### Prompt
Copy each entry below without any change.

### Listed records
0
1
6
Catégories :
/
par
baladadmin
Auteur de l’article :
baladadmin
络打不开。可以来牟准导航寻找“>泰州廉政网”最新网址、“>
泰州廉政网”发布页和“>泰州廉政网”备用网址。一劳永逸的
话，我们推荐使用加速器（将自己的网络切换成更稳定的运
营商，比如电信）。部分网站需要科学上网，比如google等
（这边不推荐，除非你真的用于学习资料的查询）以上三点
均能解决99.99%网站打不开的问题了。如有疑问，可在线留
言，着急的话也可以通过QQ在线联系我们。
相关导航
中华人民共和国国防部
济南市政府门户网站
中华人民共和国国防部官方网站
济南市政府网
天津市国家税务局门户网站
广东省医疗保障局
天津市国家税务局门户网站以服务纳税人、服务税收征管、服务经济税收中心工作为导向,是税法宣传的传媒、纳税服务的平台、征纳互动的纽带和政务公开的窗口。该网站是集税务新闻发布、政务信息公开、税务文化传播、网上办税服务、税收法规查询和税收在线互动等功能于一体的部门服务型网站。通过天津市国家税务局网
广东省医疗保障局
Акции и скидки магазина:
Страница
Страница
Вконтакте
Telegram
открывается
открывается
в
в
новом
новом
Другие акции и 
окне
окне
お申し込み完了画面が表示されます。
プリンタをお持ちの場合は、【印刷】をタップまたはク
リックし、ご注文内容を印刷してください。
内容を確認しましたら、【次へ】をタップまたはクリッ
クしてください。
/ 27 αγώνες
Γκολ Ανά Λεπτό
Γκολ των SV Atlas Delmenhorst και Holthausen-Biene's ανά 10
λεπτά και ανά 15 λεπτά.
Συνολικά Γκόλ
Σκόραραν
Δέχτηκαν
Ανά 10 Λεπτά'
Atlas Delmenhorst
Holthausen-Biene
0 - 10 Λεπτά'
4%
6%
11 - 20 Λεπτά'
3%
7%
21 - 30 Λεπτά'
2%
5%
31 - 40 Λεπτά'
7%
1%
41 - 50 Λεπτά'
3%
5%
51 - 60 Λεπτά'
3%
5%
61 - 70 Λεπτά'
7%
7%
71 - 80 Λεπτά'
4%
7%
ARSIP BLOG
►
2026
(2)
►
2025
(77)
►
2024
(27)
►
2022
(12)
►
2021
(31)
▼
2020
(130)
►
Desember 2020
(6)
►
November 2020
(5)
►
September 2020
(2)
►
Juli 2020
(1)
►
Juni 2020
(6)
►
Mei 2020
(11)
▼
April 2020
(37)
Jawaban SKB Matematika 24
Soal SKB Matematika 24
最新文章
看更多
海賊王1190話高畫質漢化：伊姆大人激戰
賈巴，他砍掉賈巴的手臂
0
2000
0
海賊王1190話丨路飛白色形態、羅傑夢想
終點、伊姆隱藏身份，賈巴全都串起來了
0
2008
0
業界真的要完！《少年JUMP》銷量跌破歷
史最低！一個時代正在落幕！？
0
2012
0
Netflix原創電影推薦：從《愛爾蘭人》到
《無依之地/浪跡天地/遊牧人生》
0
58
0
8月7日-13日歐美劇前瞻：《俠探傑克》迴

### Answer
0
1
6
Catégories :
/
par
baladadmin
Auteur de l’article :
baladadmin
络打不开。可以来牟准导航寻找“>泰州廉政网”最新网址、“>
泰州廉政网”发布页和“>泰州廉政网”备用网址。一劳永逸的
话，我们推荐使用加速器（将自己的网络切换成更稳定的运
营商，比如电信）。部分网站需要科学上网，比如google等
（这边不推荐，除非你真的用于学习资料的查询）以上三点
均能解决99.99%网站打不开的问题了。如有疑问，可在线留
言，着急的话也可以通过QQ在线联系我们。
相关导航
中华人民共和国国防部
济南市政府门户网站
中华人民共和国国防部官方网站
济南市政府网
天津市国家税务局门户网站
广东省医疗保障局
天津市国家税务局门户网站以服务纳税人、服务税收征管、服务经济税收中心工作为导向,是税法宣传的传媒、纳税服务的平台、征纳互动的纽带和政务公开的窗口。该网站是集税务新闻发布、政务信息公开、税务文化传播、网上办税服务、税收法规查询和税收在线互动等功能于一体的部门服务型网站。通过天津市国家税务局网
广东省医疗保障局
Акции и скидки магазина:
Страница
Страница
Вконтакте
Telegram
открывается
открывается
в
в
новом
новом
Другие акции и 
окне
окне
お申し込み完了画面が表示されます。
プリンタをお持ちの場合は、【印刷】をタップまたはク
リックし、ご注文内容を印刷してください。
内容を確認しましたら、【次へ】をタップまたはクリッ
クしてください。
/ 27 αγώνες
Γκολ Ανά Λεπτό
Γκολ των SV Atlas Delmenhorst και Holthausen-Biene's ανά 10
λεπτά και ανά 15 λεπτά.
Συνολικά Γκόλ
Σκόραραν
Δέχτηκαν
Ανά 10 Λεπτά'
Atlas Delmenhorst
Holthausen-Biene
0 - 10 Λεπτά'
4%
6%
11 - 20 Λεπτά'
3%
7%
21 - 30 Λεπτά'
2%
5%
31 - 40 Λεπτά'
7%
1%
41 - 50 Λεπτά'
3%
5%
51 - 60 Λεπτά'
3%
5%
61 - 70 Λεπτά'
7%
7%
71 - 80 Λεπτά'
4%
7%
ARSIP BLOG
►
2026
(2)
►
2025
(77)
►
2024
(27)
►
2022
(12)
►
2021
(31)
▼
2020
(130)
►
Desember 2020
(6)
►
November 2020
(5)
►
September 2020
(2)
►
Juli 2020
(1)
►
Juni 2020
(6)
►
Mei 2020
(11)
▼
April 2020
(37)
Jawaban SKB Matematika 24
Soal SKB Matematika 24
最新文章
看更多
海賊王1190話高畫質漢化：伊姆大人激戰
賈巴，他砍掉賈巴的手臂
0
2000
0
海賊王1190話丨路飛白色形態、羅傑夢想
終點、伊姆隱藏身份，賈巴全都串起來了
0
2008
0
業界真的要完！《少年JUMP》銷量跌破歷
史最低！一個時代正在落幕！？
0
2012
0
Netflix原創電影推薦：從《愛爾蘭人》到
《無依之地/浪跡天地/遊牧人生》
0
58
0
8月7日-13日歐美劇前瞻：《俠探傑克》迴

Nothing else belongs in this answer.